The heart, mouth, feet and hands of Jesus are evident in the smiles, tears, hard work and love of the volunteers. As he was touching his children in Haiti, he also allowed me to experience him deeply through the phone calls, notes, emails, and hugs of others who shared with me their sympathy, love and prayers. Jesus was embracing me through the caring and love of the most unexpected people.
When we are going through something we don’t understand, we have to trust Jesus. In trusting him, we can keep hope alive. We can remember that the Father, the Son and the Holy Spirit are with us always.
Only God can turn something as desperate as this monumental tragedy in Haiti into something good. Only God can turn hearts to love. Only God can rebuild lives. That’s our Father’s way! It is his love in us that blesses the hurting and the helpless. May that work continue until the job is done.
Marie lives in California with her husband Morange and three children. She enjoys reading, traveling and writing as a hobby in her spare time. Connect at MarieMonaus@HealingShepherdOnline.org
Haiti and America
Everyone knows that the United States was the first nation in the Western Hemisphere to throw off colonial rule and declare independence. But how many realize that Haiti was the second?
In the years following the Revolutionary War and the Declaration of Independence, large parts of what is now the USA were still very much “up for grabs.” The French had dreams of a North American Empire, and had claimed a huge slice of territory reaching from New Orleans to the Canadian border. Much of this was still a wilderness. France’s most important New World colonies were the Caribbean islands. And the richest and most prosperous of all was the one they called the “Pearl of the Antilles”—the land that is now Haiti.

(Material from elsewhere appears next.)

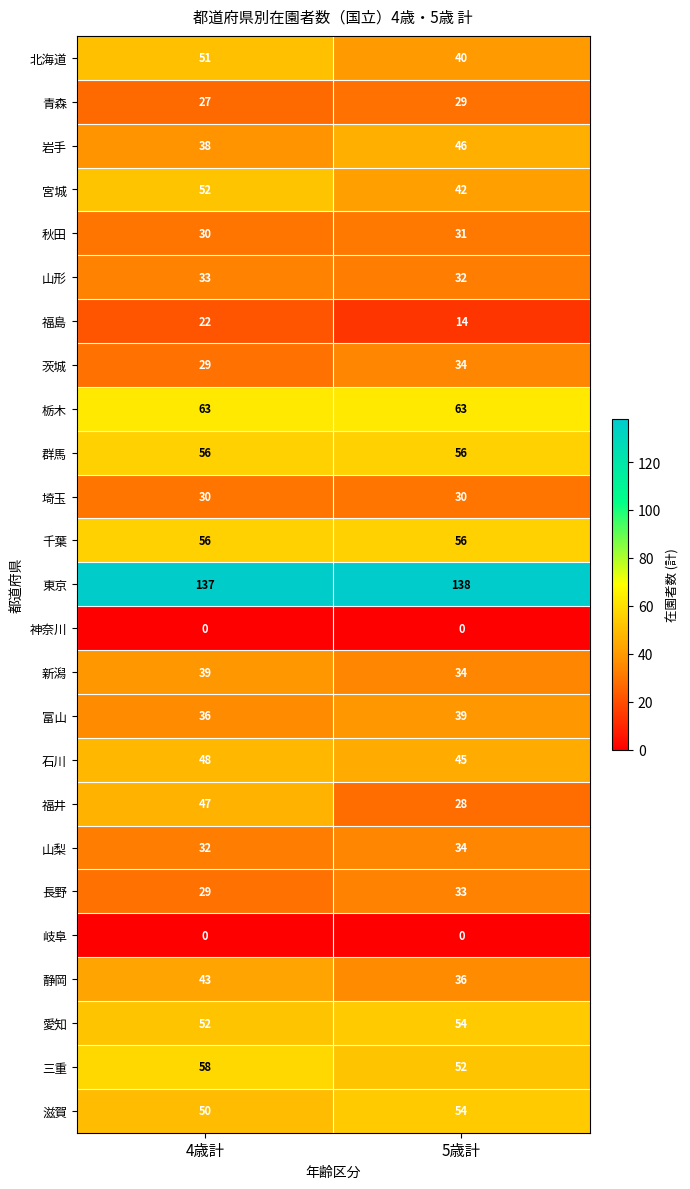

True or false: 岩手 has a value of 80 at 5歳計.

False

Haiti’s wealth was founded on slave labor, and the slavery in Haiti was particularly brutal. In the late 1700s, when France was convulsed in its own revolution, the Haitians also rebelled and demanded freedom. There was not much the French could do about it, and for a few years, the slaves enjoyed a measure of freedom. But in the early 1800s, the Emperor Napoleon, now firmly in charge of the new French Republic, decided that he needed to safeguard his North American territories against the Americans, the British and other rival powers. He sent a large force to strengthen his stronghold in New Orleans. On the way, they were ordered to stop over in Haiti to restore Imperial rule and re-impose slavery.

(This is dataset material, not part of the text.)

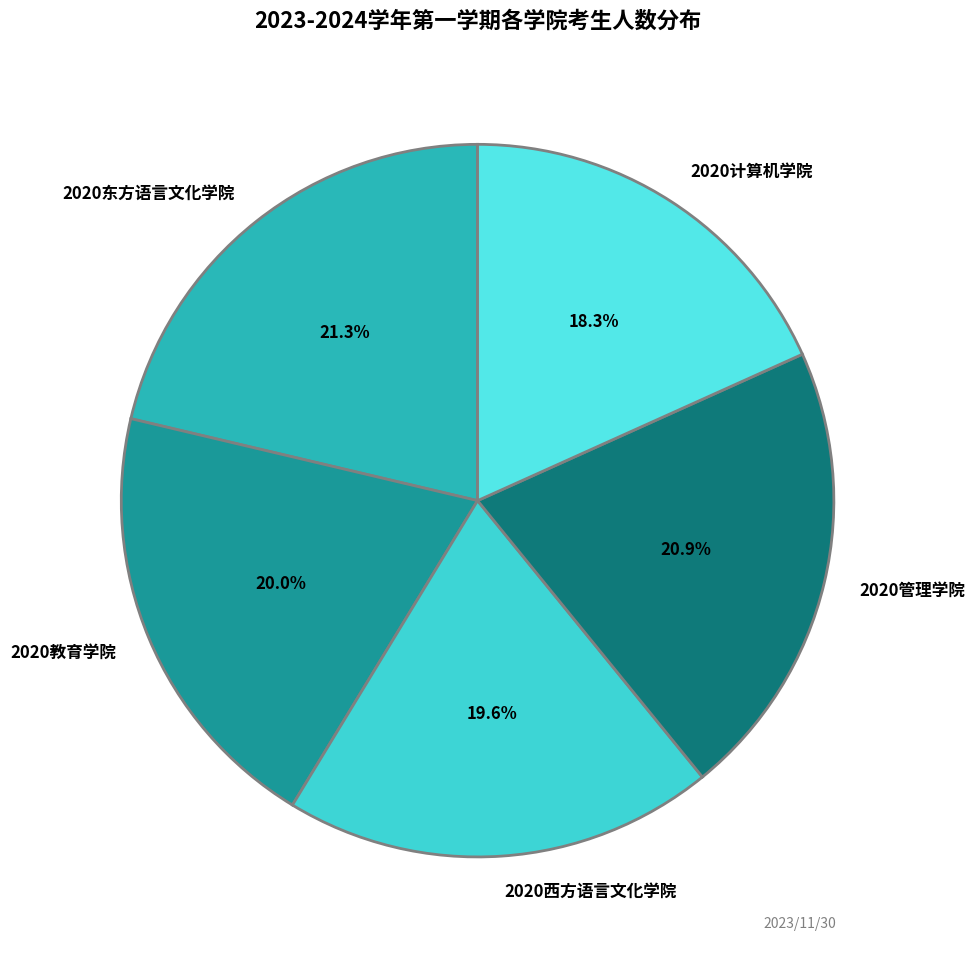

Does 2020管理学院 represent more than half of the total?

No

This was supposed to be a quick mopping-up operation. But Napoleon underestimated the determination of the Haitians, who had no intention of becoming slaves again. They fought back, and the “mopping-up operation” became a long and brutal war. The French army was decimated, and had to retreat. In 1804, Haiti declared itself an independent nation.
With his army decimated, Napoleon was left without sufficient forces to defend his North American possessions. Faced with wars in Europe, France abandoned the dream of a North American Empire, and in 1803 France sold Louisiana and its territories to the United States, for about 3 cents an acre.
The determination of the Haitians to remain free became a factor in the greatest real-estate deal in history, and the future power and prosperity of the United States.
About our cover
Although it has been several months since a devastating 7.0 earthquake leveled Port-au-Prince, we felt we needed to say something about Haiti. But how to illustrate it?
We could have chosen the usual route—pancaked buildings and gaunt-eyed refugees. But there is another side to the Haitian story. We asked Andre Naval, a Haitian professional artist, to paint us a cover symbolizing how he felt about the future.
Andre’s work is filled with vibrant color and energy, reflecting life as it could and should be rather than the drab poverty of life in Haiti as it actually is today. Andre may be surrounded with squalor, but his art is filled with life and brilliance. He especially loves painting butterflies and flowers, the quintessential symbols of transformation and new life, a whisper of hope for the future.